Ok, for the decoupled one, you are seeing one peak for each unique carbon. You have three unique carbons in that molecule, so there should be three peaks. The fourth one is probablyTMS if it's at 0 ppm.

For the coupled one, what you are seeing is the effect of coupling a carbon with the protons attached to it, and you follow the n + 1 rule just like you do for proton NMR. So the first C has one proton on it, and it shows up as a doublet. The middle C has one proton as well, and it shows up as a second doublet, further upfield (toward 0) because it only has one Cl on it. The third C has three protons on it, and it shows up as a quartet the furthest upfield because it has no Cl on it. Again, the fourth one is probably TMS. TMS is tetramethylsilane, so you'd expect those methyls to be quartets that show up around 0.

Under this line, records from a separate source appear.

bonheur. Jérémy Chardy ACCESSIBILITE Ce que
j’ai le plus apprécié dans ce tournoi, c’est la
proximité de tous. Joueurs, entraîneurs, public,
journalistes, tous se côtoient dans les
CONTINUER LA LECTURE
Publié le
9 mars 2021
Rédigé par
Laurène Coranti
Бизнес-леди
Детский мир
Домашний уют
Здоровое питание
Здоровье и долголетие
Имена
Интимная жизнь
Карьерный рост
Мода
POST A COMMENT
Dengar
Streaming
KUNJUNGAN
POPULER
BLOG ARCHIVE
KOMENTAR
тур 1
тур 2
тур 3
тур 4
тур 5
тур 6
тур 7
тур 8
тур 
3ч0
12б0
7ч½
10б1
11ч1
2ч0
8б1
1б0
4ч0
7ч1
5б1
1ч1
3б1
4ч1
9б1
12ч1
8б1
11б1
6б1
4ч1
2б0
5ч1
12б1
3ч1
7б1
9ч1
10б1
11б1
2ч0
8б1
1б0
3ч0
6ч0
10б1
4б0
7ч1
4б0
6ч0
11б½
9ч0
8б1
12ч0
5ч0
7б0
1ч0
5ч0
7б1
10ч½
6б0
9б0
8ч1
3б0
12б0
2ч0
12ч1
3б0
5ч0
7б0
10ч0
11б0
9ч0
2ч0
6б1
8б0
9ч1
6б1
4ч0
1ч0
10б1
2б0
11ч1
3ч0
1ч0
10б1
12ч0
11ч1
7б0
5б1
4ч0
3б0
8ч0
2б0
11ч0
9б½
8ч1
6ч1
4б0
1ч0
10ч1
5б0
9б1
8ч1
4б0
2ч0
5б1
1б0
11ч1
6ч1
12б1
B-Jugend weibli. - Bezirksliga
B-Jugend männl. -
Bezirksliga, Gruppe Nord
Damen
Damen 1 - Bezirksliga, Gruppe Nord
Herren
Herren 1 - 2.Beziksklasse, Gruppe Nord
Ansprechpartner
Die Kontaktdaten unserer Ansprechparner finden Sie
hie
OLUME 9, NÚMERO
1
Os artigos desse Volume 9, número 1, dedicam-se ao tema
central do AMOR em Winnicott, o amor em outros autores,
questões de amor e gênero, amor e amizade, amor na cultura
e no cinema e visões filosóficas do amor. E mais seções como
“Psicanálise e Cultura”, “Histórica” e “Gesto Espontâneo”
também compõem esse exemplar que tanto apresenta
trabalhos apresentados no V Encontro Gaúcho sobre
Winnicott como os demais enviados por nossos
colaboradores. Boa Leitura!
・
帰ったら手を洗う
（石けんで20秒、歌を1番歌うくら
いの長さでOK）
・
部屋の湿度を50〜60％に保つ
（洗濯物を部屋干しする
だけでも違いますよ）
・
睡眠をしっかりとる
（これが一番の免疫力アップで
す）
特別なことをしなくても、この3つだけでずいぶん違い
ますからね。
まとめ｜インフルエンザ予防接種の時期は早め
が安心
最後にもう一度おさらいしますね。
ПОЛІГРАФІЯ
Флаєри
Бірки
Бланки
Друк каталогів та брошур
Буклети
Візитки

I just want to make sure I have this straight. For C-NMR we just see how many hydrogens are attached to that particular Carbon and add 1. For H-NMR we would look at the Carbon and see how many neighbours that carbon has and add one. Yes? So, for example, 1,1,2-tricholoropropane (first carbon has two Cl's, one H; second carbon has 1 Cl and 1 H; last Carbon has 3 H's) we would say that the first Carbon has 2 peaks because it's neighbour has 1 H add one, second has the 1 H from the first Carbon plus the 3 H's from last Carbon and add 1 for a total of 5 peaks and the third one has 2 peaks as well from the H's of the middle Carbon. Yes?

Thanks!

 

[deleted106503]

Wait, I thought for C-NMR they show you the carbons (odd # isotope, C 13 for example). Because in that graph, the benzene has 6 peaks, and benzene has 6 carbons. Carbonyl has 1 carbon. I hope I'm looking at this right

Also, how can we tell the number of carbons in a molecule if say every carbon has another carbon just like it (same chemical shift). So the graph would only show each TYPE of carbon, not how many of each type if a few are the same type (substituents and orientation)? Will there be more info given?